§ Extract to read
The biggest advantage of open-source tools is that they are flexible and so they almost can manage any requirements. The disadvantage is that the quality of result completely relies on the skills of modelers. One is hard to build a great model if they haven’t relevant statistical and mathematical knowledge, and are not good at preparing data, selecting the best model, configuring parameters and evaluating models. The algorithms and functions provided by an open-source tool are like semi-manufactured building materials. You also need to be familiar with a lot of other things, including the architectural structure, materials science, mechanics, fluid mechanics and HVAC engineering, etc., to build a safe and suitable residence. Without these knowledges, you are just assembling parts rather than build.
Automatic modeling provides a great alternative for novice modelers and ordinary programmers to engage in data mining projects. Such a tool is packaged with statistical and mathematical theories and excellent data processing experience to be able to preprocess data, build models, configure parameters and evaluate model performances automatically. It’s easy to use. Users just need to input data into the tool and configure the targets to get an effective model.
7. Why is Python the most popular language for data mining?
Python is the most popular choice for data science and AI. The programming language has become the focus of many AI crash courses. Even a lot of people outside of the machine learning field have taken an interest in the language. Maybe that’s why some machine learning beginners believe that AI is about Python programming. But my concern is the reasons behind the Python phenomenon.
(1)Rich class libraries
By establishing and nourishing a large, active scientific computing and data analytics community across the world, Python has grown into one of the most important languages for data science, machine learning, and academic and industrial software development. Its popularity for data analytics depends heavily on its support of a variety of class libraries. It depends on Numpy (Numerical Python) as the cornerstone to offer basic data structures, algorithms and most of the interfaces for numerical computations. Python pandas provides advanced data structures and, by combining the flexible data manipulation abilities of the spreadsheets and relational databases (such as SQL) with Numpy’s array computation feature, a rich library of basic functions to effectively simplifying the data cleansing and preprocessing workflow. Matplotlib is the most popular comprehensive library for creating static, animated and interactive visualization in Python to help analysts observe data in an intuitive way. scikit-learn is a Python module for machine learning born in 2010 and has become the preferred choice among programming. The free software machine learning library, composed of a lot of submodules including classification, regression, clustering, dimensionality reduction and module selection, is maintained by 1500 coders from all over the world. It is these class libraries that make Python the most effective scientific programming language. With Python, a veteran data professional manipulates data as flexible as they can to build the desirable models.
(2)Easy to learn & use
Python programming features simplicity. Reading a well-arranged Python code snippet is like reading an English paragraph. The code is very similar to our human way of thinking. It’s simple and pure and focuses on the solution to the problem rather than the syntax design. We can say that Python is the only language that doesn’t need comments.
The free of charge and open-sourceness are part of the reason for its popularity. Users are free to use Python for software development or to publish applications without any payment and copyright issues. It’s also free for commercial use.
With the two features, Python’s leadership position is thus established.
But, Python and AI are different things. Mastering Python programming won’t ensure you an AI expert. Though powerful, Python is just a programming language. Yet the core of AI is algorithms. Behind these algorithms are theories of statistics, calculus and probability. There is no AI without algorithms.

§ Information supplied
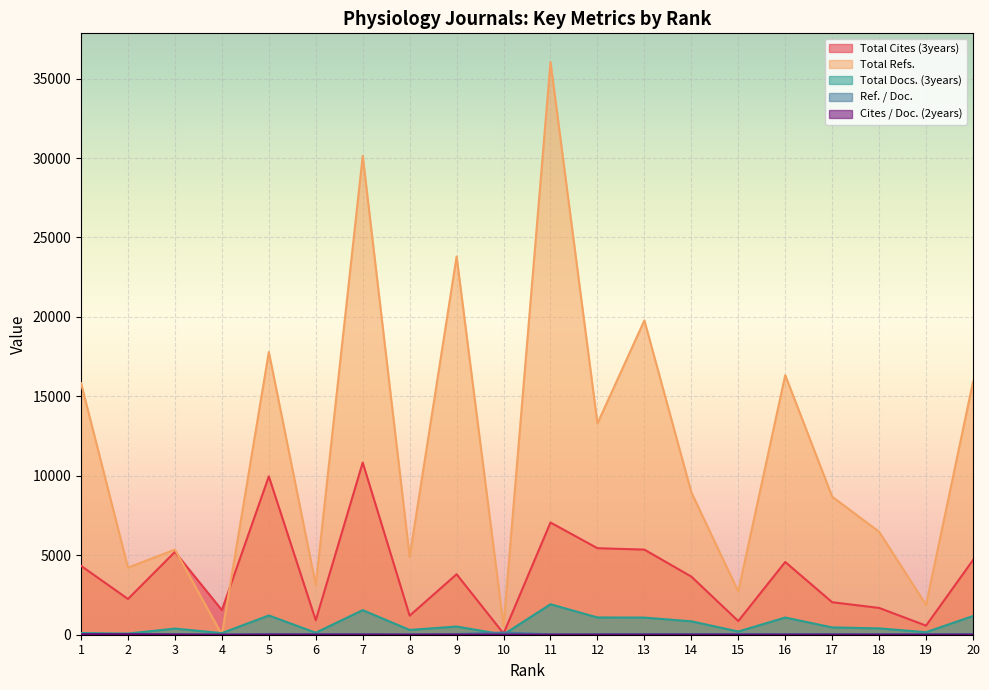

At how many categories does at least one series exceed 16363?

5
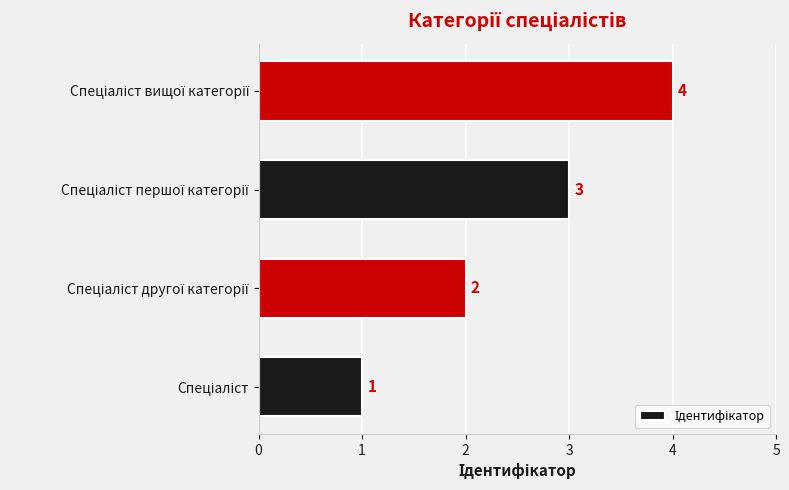

How many values are below 3?

2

§ Task list
A) According to the data mining passage, how many coders maintain scikit-learn?
B) Please copy word for word the stretch of the data mining passage from "(2)Easy to learn" through "is thus established.".
C) Pick up the data mining passage where it stops and keep writing.
The material plays no part here.

§ Response list
A) It is maintained by 1500 coders from all over the world.

B)
(2)Easy to learn & use
Python programming features simplicity. Reading a well-arranged Python code snippet is like reading an English paragraph. The code is very similar to our human way of thinking. It’s simple and pure and focuses on the solution to the problem rather than the syntax design. We can say that Python is the only language that doesn’t need comments.
The free of charge and open-sourceness are part of the reason for its popularity. Users are free to use Python for software development or to publish applications without any payment and copyright issues. It’s also free for commercial use.
With the two features, Python’s leadership position is thus established.

C)
Implementations of AI algorithms are complicated. It’s not practical to write programs from scratch. But Python provides ready-to-use algorithms. So people turn to Python. Actually if a language or a tool supports similar class libraries, they can also enable convenient model building. But a programmer knowing Python cannot necessarily build effective models if they don’t understand relative mathematical theories and don’t know how to properly process data, select models, configure parameters and evaluate models.
So it’s not enough to build great models with modularized Python functions only. Modelers need to be familiar with relevant mathematical theories. Otherwise they will depend on luck to get excellent model building results. The core AI is mathematics and Python is a wonderful tool to get to the point.
Automatic modelling technologies offer a way out for ordinary IT workers without statistical and algorithmic knowledges. An automatic modeling tool is intrinsically equipped with the data processing theories and experience and thus can “intelligently” perform all data mining phases including data preprocessing, model building, parameter configuration and model evaluation only if you input data into them and define your target. With such a tool, you can save the time and money for learning Python.
8. Is an AI crash course necessary?
The “Python phenomenon” brings in business opportunities. You have a great chance to discover that, after reading through a new push about Python and AI in your regularly browsed app, it is an AI program advertorial. So do we really need to enroll in an AI course? Or how much does such a course help you?
Generally there are three types of AI programs.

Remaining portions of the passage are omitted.